Speech sound contrasts differ along multiple phonetic dimensions. During speech perception, listeners must decide which cues are relevant, and determine the relative importance of each cue, while also integrating other, signal-external cues. The comparison of cue weighting in perception and production bears on a range of theoretical issues including the processes underlying sound change, the time course of learning, the nature of cues, and the perception-production interface. Research examining the relative alignment of cue weighting across the modalities, on both a community and individual level, has revealed both parallels and asymmetries between the modalities. The extraordinarily wide range of ways that have been used to conceptualize and quantify cue weights reflects the inherent theoretical, methodological, and analytical differences between the two modalities. More consideration of the choices of analytical metrics, explicit discussion of the theoretical assumptions that underlie them, and systematic investigations of different types of cues will lead to more generalizable findings that can be incorporated into computational implementable models of speech processing.

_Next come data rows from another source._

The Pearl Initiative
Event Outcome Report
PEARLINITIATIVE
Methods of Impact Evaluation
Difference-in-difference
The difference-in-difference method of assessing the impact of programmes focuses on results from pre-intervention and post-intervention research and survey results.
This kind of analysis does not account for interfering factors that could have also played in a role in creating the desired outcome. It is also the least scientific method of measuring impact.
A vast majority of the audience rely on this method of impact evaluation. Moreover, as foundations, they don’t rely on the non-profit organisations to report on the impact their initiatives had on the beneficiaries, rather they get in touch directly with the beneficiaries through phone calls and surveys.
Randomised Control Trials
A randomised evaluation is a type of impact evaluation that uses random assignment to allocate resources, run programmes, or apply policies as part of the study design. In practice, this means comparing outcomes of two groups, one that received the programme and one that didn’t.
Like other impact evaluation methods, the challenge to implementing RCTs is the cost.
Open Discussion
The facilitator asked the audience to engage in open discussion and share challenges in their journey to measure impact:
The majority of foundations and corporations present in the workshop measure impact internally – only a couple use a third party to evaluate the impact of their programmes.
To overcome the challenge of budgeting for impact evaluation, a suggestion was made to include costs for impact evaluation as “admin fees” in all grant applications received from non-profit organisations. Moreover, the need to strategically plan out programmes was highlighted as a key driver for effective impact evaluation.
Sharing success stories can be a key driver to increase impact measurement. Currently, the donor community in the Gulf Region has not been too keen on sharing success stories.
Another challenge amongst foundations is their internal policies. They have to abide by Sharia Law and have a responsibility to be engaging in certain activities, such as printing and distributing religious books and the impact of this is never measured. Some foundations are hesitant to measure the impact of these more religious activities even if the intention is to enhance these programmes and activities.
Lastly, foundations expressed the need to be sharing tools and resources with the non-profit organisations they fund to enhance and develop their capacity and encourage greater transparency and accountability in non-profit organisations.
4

This article is categorized under:Linguistics > Language in Mind and Braincue weighting, phonetics, speech perception, speech production
| INTRODUCTIONSpeech sound contrasts differ on multiple phonetic dimensions: for example, the English sounds /b/ and /p/ differ systematically in voice onset time (VOT, the amount of time between the stop release and onset of voicing), but also differ, albeit less reliably, in other dimensions including the duration of the stop closure and the fundamental frequency (f0, corresponding to perceived pitch) at the onset of voicing (Lisker, 1986). Phonetic cue weighting, or the relative use of these acoustic "cues," can be conceptualized and quantified in the context of both production and perception. For example, as shown in Figure 1, English speakers' productions of /b/ and /p/ show large and consistent differences in VOT, such that /b/ vs. /p/ category membership can by well-predicted using this cue alone. On the other hand, while /b/ is followed by a lower f0 than /p/ on average, this difference is much smaller and less consistent, such that f0 is only weakly predictive of category membership. This asymmetry between the two cues is reflected in perception: when asked to categorize sounds varying in aspiration duration and f0, listeners' responses are mainly determined by aspiration (the primary cue), with the value of f0 playing a secondary, albeit still detectable, role (Abramson & Lisker, 1985).